◆ WORK ITEM
Pick up the article below on Tommy Rees's final home game at Notre Dame and continue it from its last sentence.

◆ SELECTED EXCERPT
+++++

Of all of the seniors who played their final games in Notre Dame Stadium this weekend, none have had the kind of up and down career of Tommy Rees. Rees’s four years at Notre Dame have been filled with peaks and valleys – some high highs and some low lows – that more often than not result in some ugly wins. His final appearance in Notre Dame Stadium followed the same script.
The first time Tommy Rees saw extended playing time in Notre Dame Stadium four years ago, he came off the bench and tossed 4 touchdowns against Tulsa in relief of an injured Dayne Crist. The problem that day was that Rees also threw three interceptions including one in the endzone that ended the game with the Irish in field goal range.
On Saturday, Rees started the game off great and it looked like Notre Dame might have an easy afternoon. Rees dropped a perfectly placed bomb into the hands of Davaris Daniels for a 61 yard field goal to put the Irish up 7-0 on the first drive of the game.
Fast forward to the fourth quarter. Rees threw what could have been a devastating interception in the endzone on a play that should have been a touchdown to put the Irish up 14 points. HE had Troy Niklas open early but was late with the pass and Craig Bills made the athletic interception. Luckily for the Irish the defense held and the Irish were able to eventually extend the lead to 10 and hold on for victory.
Just as he has done over the course of his career, Rees experienced some highs and some lows in his final home game. Over the last four years there have been times when Rees has looked outstanding only to immediately turn the ball over with a head scratching decision. And that is what has made Rees one of the more polarizing quarterbacks to play for the Irish in recent memory despite winning more games for the Irish than Jimmy Clausen or Rick Mirer.
Tommy Rees’s name is going to appear in Notre Dame history books more than anyone could have ever imagined when he enrolled in January 2010 as part of a recruiting class that featured three quarterbacks of which Rees was by far the lowest rated. Rees, however, will likely leave Notre Dame with more touchdown passes than Jimmy Clausen while Andrew Hendrix and Luke Massa – the other quarterbacks in his class – will leave Notre Dame with less than 30 career completions combined.

+++++

◆ RECORDED DATA
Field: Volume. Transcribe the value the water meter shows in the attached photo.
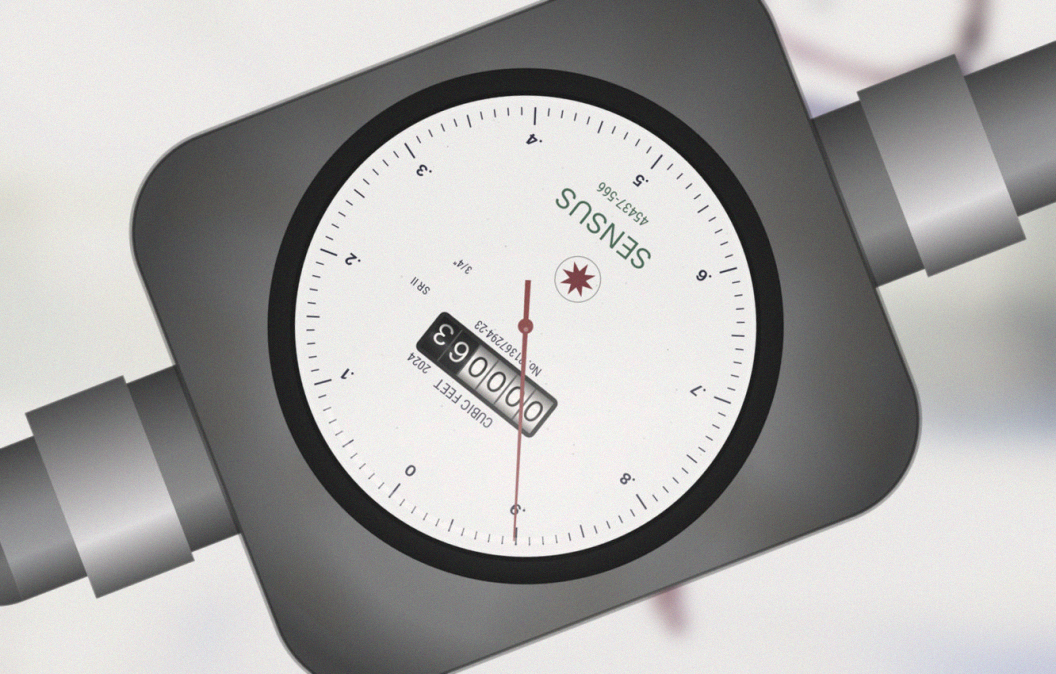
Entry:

+++++

◆ EXERCISE ANSWER
Despite putting up great statistics and winning 21 games as a starter to just 7 losses though, Rees is more often than not the recipient of more harsh than kind words on Notre Dame message boards. Part of the reason for that is because of just how much better Rees record and stats would look right now had it not been for those head scratchers.
Tommy Rees has won a lot of games for Notre Dame over his career, but a lot of those wins have not been pretty. The win over BYU was a solid win, but it wasn’t pretty. It could have been much prettier had Rees not thrown that endzone interception or if he hadn’t underthrown TJ Jones and DaVaris Daniels on a few second half passes where the Irish receivers had blown right past the Cougars secondary.
Rees has never had the arm to consistently hit those throws though. Some fans haven’t been able to get past that. Or the fact that Rees isn’t going to escape the pocket and run for a first down more than once or twice a season. You know what though? While he doesn’t have a cannon for an arm and has made some maddening decisions at times in his career, he has over achieved perhaps more than any other single player for Notre Dame in recent memory.
Notre Dame’s win BYU made this year’s senior class the winningest group of seniors to pass through Notre Dame since the class of 1995 and Rees has been a big part of that success. Even last year when Rees lost the starting job to Everett Golson, Rees had a hand in wins over Purdue, Michigan, and BYU during Notre Dame’s 12-0 regular season.
Did you ever think four years ago that Rees would be closing in on 60 career touchdown passes or that he would have won more games for the Irish than Mirer and Clausen? No, of course you didn’t. Rees was a 3-star recruit with a few other offers from some MAC programs. Four years later though, he’s going to leave Notre Dame with his name all over the Notre Dame record books. He also left the field of Notre Dame Stadium to chants of “Tommy, Tommy, Tommy” from the Notre Dame student section. A well deserved ovation and fitting end for a player who has given so much to the Notre Dame program over the last four years.
The script may have played out in all too familiar fashion in the last home game of the Tommy Rees era of Notre Dame, but it ended with a storybook ending that no one could have seen coming four years ago.
God bless Tommy Rees. To me, he is the epitome of the college player. No, he won’t play professional ball, but he stayed in school for 4 years of ups and downs, and he always did the best he could.
That little smile on his face at the end of the BYU game was priceless. Best of luck to Tommy in the future.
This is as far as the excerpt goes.